DATASET RECORDS —
######

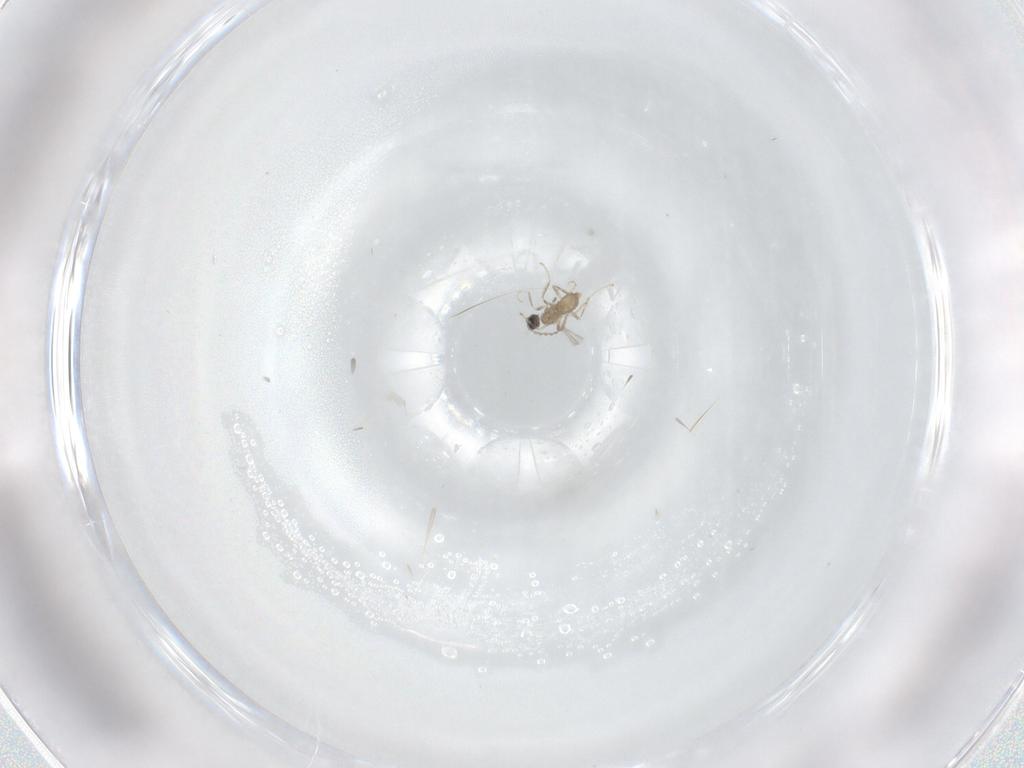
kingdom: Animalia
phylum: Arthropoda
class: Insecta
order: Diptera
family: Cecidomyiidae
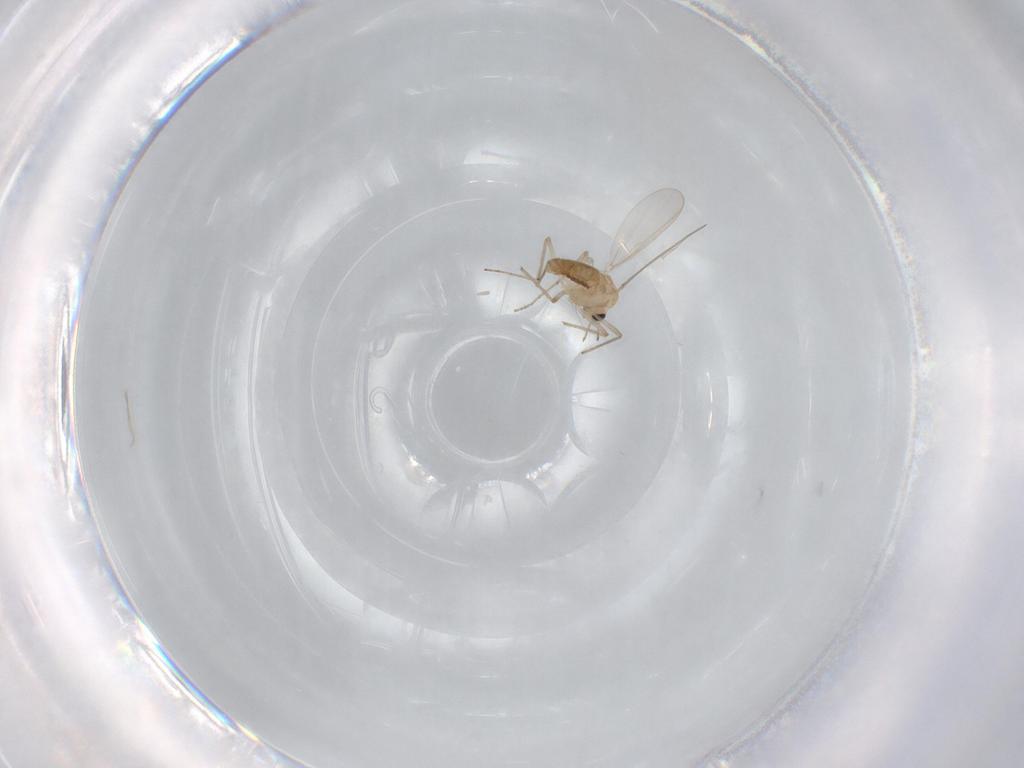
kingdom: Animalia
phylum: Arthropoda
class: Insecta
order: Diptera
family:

######

TASK OBJECTIVE — Format the lines from every item above as a numbered list, skipping blank lines and leaving out the pictures.

TASK RESPONSE —
1. kingdom: Animalia
2. phylum: Arthropoda
3. class: Insecta
4. order: Diptera
5. family: Cecidomyiidae
6. kingdom: Animalia
7. phylum: Arthropoda
8. class: Insecta
9. order: Diptera
10. family:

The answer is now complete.